A Reflection on Not Speaking

“The person who knows, doesn’t speak; the person who speaks, doesn’t know” – Tao Te Ching

Below is a story that I have been reflecting on this week:

Nasrudin’s Sermon 

One day the villagers thought they would play a joke on Nasrudin. As he was supposed to be a holy man of some kind, they went to him and asked him to preach a sermon in their mosque. He agreed.
When the day came, Nasrudin mounted the pulpit and spoke:
‘O people! Do you know what I am going to tell you?’
‘No, we do not know,’ they cried.
‘If you don’t know, then you’re not ready for what I have to tell you,’ said the Mulla.

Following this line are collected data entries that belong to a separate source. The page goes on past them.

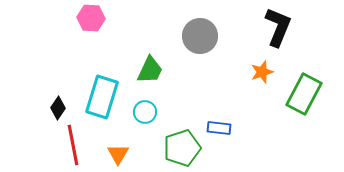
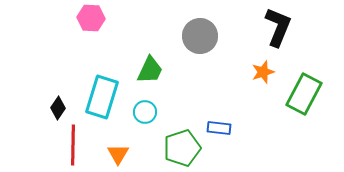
orange star: moved 1 px right
red line: rotated 12 degrees clockwise
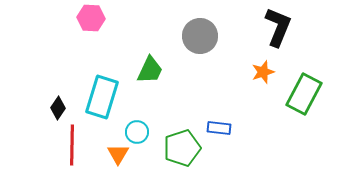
cyan circle: moved 8 px left, 20 px down
red line: moved 1 px left
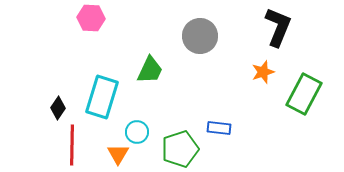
green pentagon: moved 2 px left, 1 px down
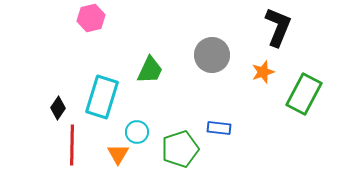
pink hexagon: rotated 16 degrees counterclockwise
gray circle: moved 12 px right, 19 px down
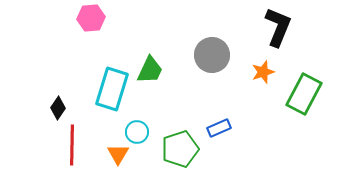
pink hexagon: rotated 8 degrees clockwise
cyan rectangle: moved 10 px right, 8 px up
blue rectangle: rotated 30 degrees counterclockwise
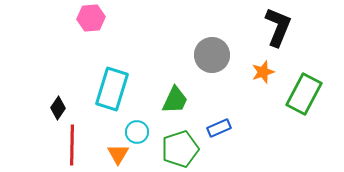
green trapezoid: moved 25 px right, 30 px down
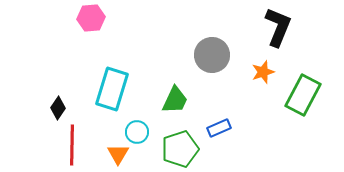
green rectangle: moved 1 px left, 1 px down
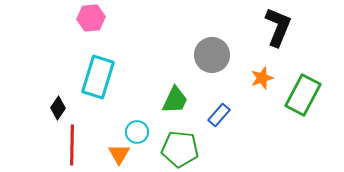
orange star: moved 1 px left, 6 px down
cyan rectangle: moved 14 px left, 12 px up
blue rectangle: moved 13 px up; rotated 25 degrees counterclockwise
green pentagon: rotated 24 degrees clockwise
orange triangle: moved 1 px right
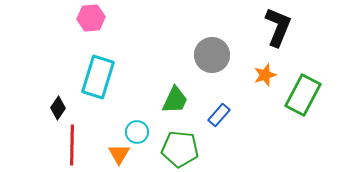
orange star: moved 3 px right, 3 px up
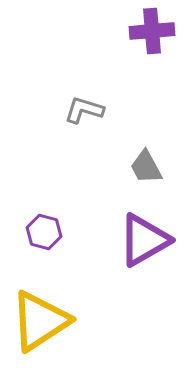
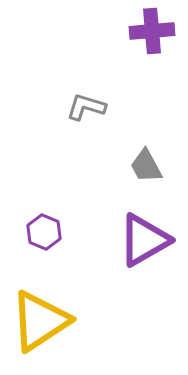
gray L-shape: moved 2 px right, 3 px up
gray trapezoid: moved 1 px up
purple hexagon: rotated 8 degrees clockwise
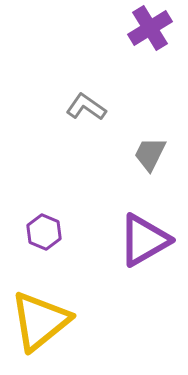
purple cross: moved 2 px left, 3 px up; rotated 27 degrees counterclockwise
gray L-shape: rotated 18 degrees clockwise
gray trapezoid: moved 4 px right, 12 px up; rotated 54 degrees clockwise
yellow triangle: rotated 6 degrees counterclockwise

He got down and went home.
Not daunted, a deputation went to his house after a few days later and asked him to preach the following Friday, the day of prayer. Nasrudin agreed.
When the day came Nasrudin climbed the pulpit and started his sermon with the same question as before.
This time the congregation answered, in unison:
‘Yes, we know.’
‘In that case,’ said the Mulla, ‘there is no need for me to keep you longer. You may go.’ And he returned home.
Having been prevailed upon to preach for the third Friday in succession, he started his address as before:
‘Do you know or do you not?’
The congregation was ready: ‘Some of us do, and others do not.’
‘Excellent,’ said Nasrudin, ‘then let the ones who know tell the ones who don’t.’

This story challenges the idea that wisdom can be given and received by language and logic. It is the fools of the town who are requesting to be taught something wise from the mulla in a sermon. The mulla does teach them and does provide a sermon, but not in the way that they expect, and that itself is the irony of the wisdom. He uses few words and instead provides an experience. The message is something that must be felt, sat with, and integrated to be understood.

This exchange teaches how wisdom must be received with a fresh and open heart, but also with contemplation, seriousness, and humility. Nasrudin doesn’t speak to this crowd because either the message is too deep for some people to understand who won’t spend time with it, or it’s too simple for others to grasp– those who are stuck in their analyzing and talking.

Both are reflections of the receiver’s inability to assimilate and respect living and sacred wisdom, not the message itself.

We love to talk about sacred and unknowable things that cannot be explained with words, yet we expect to “know” it because we have heard it or explained it with language or logic. In actuality, the already built in attachment to narratives, sentiments, certainty, and moralism lead us to only again hearing the same things that we have already heard or what we hope to hear– without the time, silence, and assimilation needed for the message to really come through and change us.

We dissect messages, words, and meaning until there is nothing left of any of it. We use big words, little words, phrases, cliches, anything that we can find to prove our points, even if only to ourselves. We seek more followers, more audience, more information, more sharing– yet when we take sacred ideas to make it or ourselves more popular, we have to slice it up into tiny digestible bites for the masses. In this act, we have the lost the wholeness of what made it so sacred to begin with. It begins to lose the charge and spirit of what it initially held.

Wisdom is not meant to be wrung out and analyzed like an ideal.
It is not meant to be stripped down bare so that nothing is left.

Contemplation, sitting in silence, and letting a word or message digest and assimilate into us with its own nourishing energy and time is the medicine of wisdom that we seek.

Nobody can do this for us or provide this for us. We must learn to do this ourselves if we want wisdom as a living, breathing spirit inside of us.

Today’s reflection:

If we sit without speaking, even internally,
what can we learn about what is already there?
What seeds have already been planted
that are trying to grow?
What is asking to become a part of us?
What is gently asking to be given time?